Exploration was our plan for today. We jumped into the truck and initially headed northeast to Lake Summerville, a big gorgeous body of water with dramatic cliffs jutting up from the waterline. Once at the lake, we turned east on WV-39 and plunged into the MonongahelaNational Forest. The road is quite serpentine and climbs over numerous ridges, some over 3,000 feet. It also offers spectacular scenery as it passes through forests, canyons, hollows and a few tiny communities. There are lots of roadside flowers in bloom. The little communities have some funny names like Droop and Smoot. Again, it looks like these places were nice when coal was king but now they are sparsely populated and sort of rotting away. Those folks lucky enough to have large pastures at the bottoms of some of the canyons have beautiful places with square miles of bright green pastures and substantial livestock herds. Those living in the tiny ravines above them are mostly living in substandard housing but they do get to pee into the streams.
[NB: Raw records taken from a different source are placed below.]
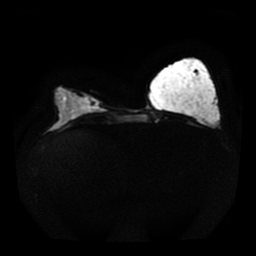
Breast MRI, one axial slice. Position 15 of 41 along the scan axis. Diffusion-weighted series; image 2 of 4 stored at this slice position (different b-values; order by instance number). 1.5 T. 5 mm slice thickness. 256 × 256 image matrix, field of view 330 × 330 mm. Female patient.
Annotated regions visible in this slice (manually delineated by an expert):
- tumour on diffusion-weighted imaging: bounding box [x1, y1, x2, y2] px = [71, 97, 93, 118]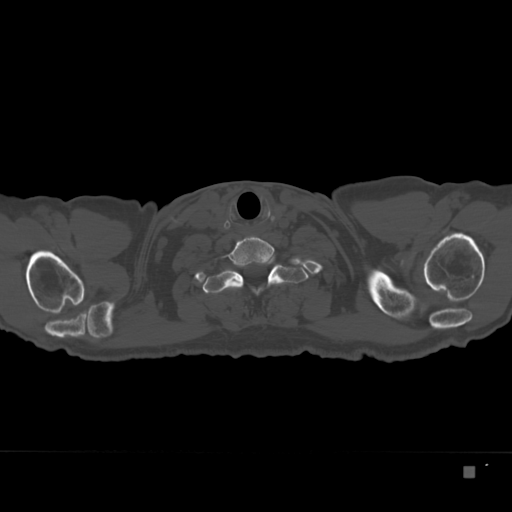
CT including the spine, one axial slice. Position 321 of 332 along the scan axis. Reconstruction kernel Br40s. Bone window (W 1800 / L 400 HU). 1.5 mm slice thickness. 512 × 512 image matrix. Patient: male, 72 years. From the clinical record (not read from this slice): primary cancer: skeletal.
Outlined on this slice (semi-automatically segmented with operator editing):
- T1 vertebra: bounding box (x1, y1, x2, y2) in pixels: (202, 255, 309, 296)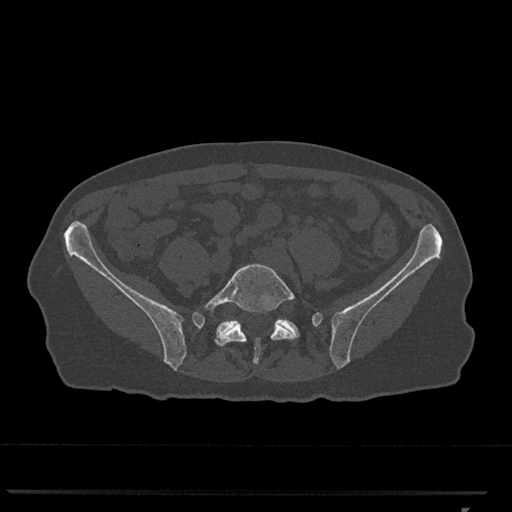
CT including the spine, one axial slice; slice 139 of 793 in the series (ordered by position); reconstruction kernel Br40s/3; 120 kVp; bone window (W 1800 / L 400 HU); 0.5 mm slice thickness; 512 × 512 image matrix. Patient: female, 62 years. Case-level facts recorded for this patient, not image findings: primary cancer: renal.
Outlined on this slice (semi-automatically segmented with operator editing):
- L5 vertebra: box from (x=204, y=263) to (x=296, y=365) px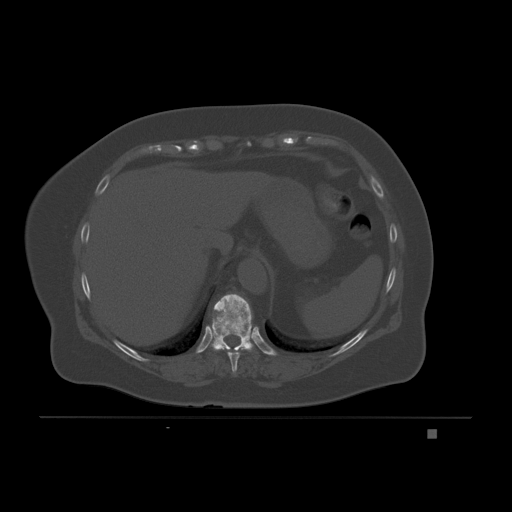
CT including the spine, one axial slice. Slice 103 of 221 in the series (ordered by position). Bone window (W 1800 / L 400 HU). 3 mm slice thickness. 512 × 512 image matrix. Patient: female, 63 years. From the clinical record (not read from this slice): primary cancer: breast.
Annotated regions visible in this slice (semi-automatically segmented with operator editing):
- T10 vertebra: box from (x=211, y=294) to (x=253, y=352) px
- T9 vertebra: (x=218, y=345)–(x=249, y=373)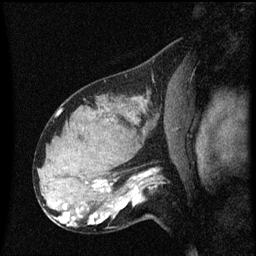
Breast MRI (dynamic contrast-enhanced), one sagittal slice; position 37 of 60 along the scan axis; dynamic contrast-enhanced series, image 2 of 3 at this slice position (ordered by acquisition); 1.5 T; TE 4.2 ms, TR 8.4 ms; 2 mm slice thickness; 256 × 256 image matrix, field of view 200 × 200 mm. Patient: female, 31 years. Case-level facts recorded for this patient, not image findings: setting: breast cancer imaged before/during neoadjuvant chemotherapy; receptor status: HR-positive, HER2-negative.
Structures marked on this image (semi-automatically segmented with operator editing):
- analysis volume of interest (the breast-tissue region the enhancement analysis was run in; not a lesion): box from (x=102, y=166) to (x=169, y=223) px
- tumour enhancement mask (voxels above the 70 % enhancement threshold inside the analysis volume of interest): (x=102, y=170)–(x=156, y=221)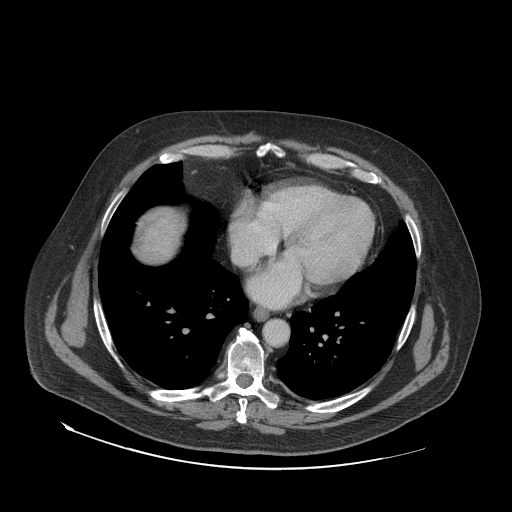
Contrast-enhanced abdominal CT (liver protocol), one axial slice. Reconstruction kernel STANDARD. Soft-tissue window (W 400 / L 40 HU). 2.5 mm slice thickness. 512 × 512 image matrix, field of view 480 × 480 mm. From the clinical record (not read from this slice): diagnosis: hepatocellular carcinoma (patient treated with transarterial chemoembolisation; whether this scan precedes or follows treatment is not stated here); TNM stage (as recorded): Stage-IVA.
Annotated regions visible in this slice (semi-automatically segmented with operator editing):
- liver parenchyma outside the tumour (the mass and vessels are separate outlines, so this box may not span the whole liver): bounding box (x1, y1, x2, y2) in pixels: (140, 210, 183, 262)
- mass: (144, 214, 179, 256)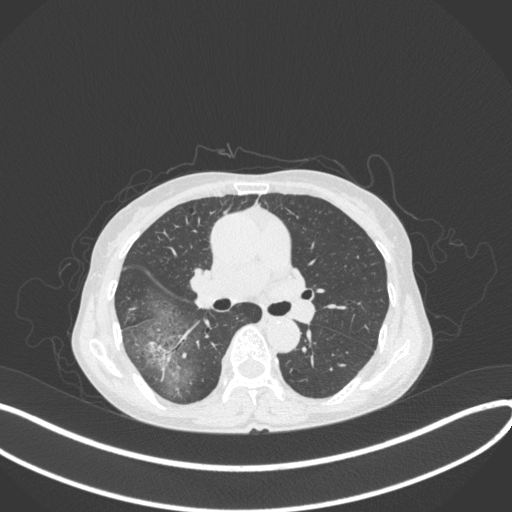
Chest CT, one axial slice. Slice 231 of 379 in the series (ordered by position). Reconstruction kernel B31f. Lung window (W 1500 / L -600 HU). 1 mm slice thickness. 512 × 512 image matrix, field of view 400 × 400 mm. Patient: female, 69 years. From the clinical record (not read from this slice): clinical TNM (as recorded): T1b N0 M0; histopathological grade: G2-3.
Outlined on this slice (rectangle marked by the reading radiologist):
- lung tumour (recorded histology: adenocarcinoma): bounding box (x1, y1, x2, y2) in pixels: (145, 334, 187, 384)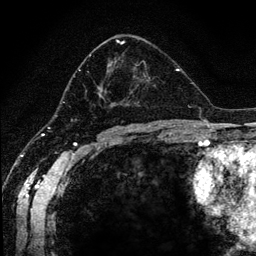
Breast MRI (dynamic contrast-enhanced), one axial slice. Slice 68 of 134 in the series (ordered by position). Cropped to one breast. Dynamic contrast-enhanced series, time point 2 of 6 at this slice position (early post-contrast). 256 × 256 image matrix, field of view 170 × 170 mm. Female patient.
Outlined on this slice (semi-automatically segmented with operator editing):
- enhancing-tissue mask used for the functional tumour volume (all voxels passing the contrast-enhancement thresholds inside the analysis volume; usually the tumour): bounding box [x1, y1, x2, y2] px = [66, 39, 150, 120]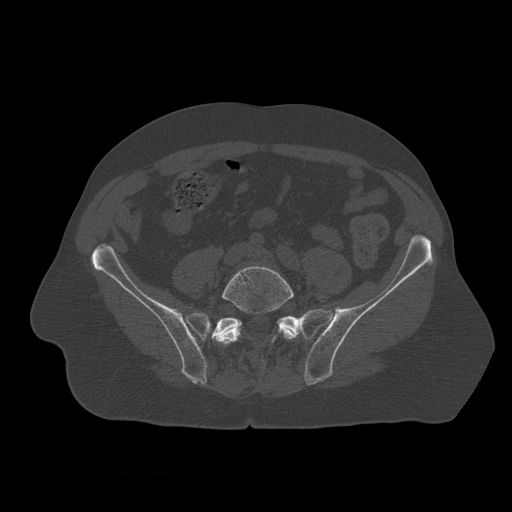
CT including the spine, one axial slice; reconstruction kernel STANDARD; bone window (W 1800 / L 400 HU); 1.25 mm slice thickness; 512 × 512 image matrix. Patient age 75 years. Case-level facts recorded for this patient, not image findings: primary cancer: prostate.
Outlined on this slice (semi-automatic segmentation, software-assisted and operator-edited):
- L5 vertebra: bounding box (x1, y1, x2, y2) in pixels: (216, 265, 298, 363)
Near the town of Mill Point, we turned south on WV-219. We soon came across the childhood home of Pearl S. Buck out in the middle of a fine pasture. After some snooping around there, we continued south on WV-219 headed for White Sulphur Springs, home of the Greenbrier Resort. The Greenbrier is a venerable old hotel that is gigantic in stature. It offers resort vacations to folks who never want to leave the resort other than to golf on their nearby course. It is allegedly quite elegant but we didn’t walk around inside because mere tourist parking is almost in the next state. Back in the Eisenhower administration, they made a tremendous bomb shelter beneath the hotel with the intent of putting all the plainly important government officials safely underground while us ordinary peons could remain outdoors to enjoy the benefits of their failed policies and subsequent nuclear annihilation. It was only when they realized the travel time from D.C. to the Greenbrier exceeded the flight time of the incoming Russian ICBMs and all would be cooked except those actually at the hotel when the sirens started.
In White Sulphur Springs we were just across the border from Virginia but we needed to go west so we got on old US-60 which is another very scenic road but it is very turn happy and there are almost no sections where one would actually go straight ahead. Maximum speed for first timers like us was about 35 miles per hour and there were long, serpentine, difficult sections with much lower speeds. We ultimately made it home late in the day having traveled only about 140 miles but being stoked on the fantastic scenery for about 7 hours.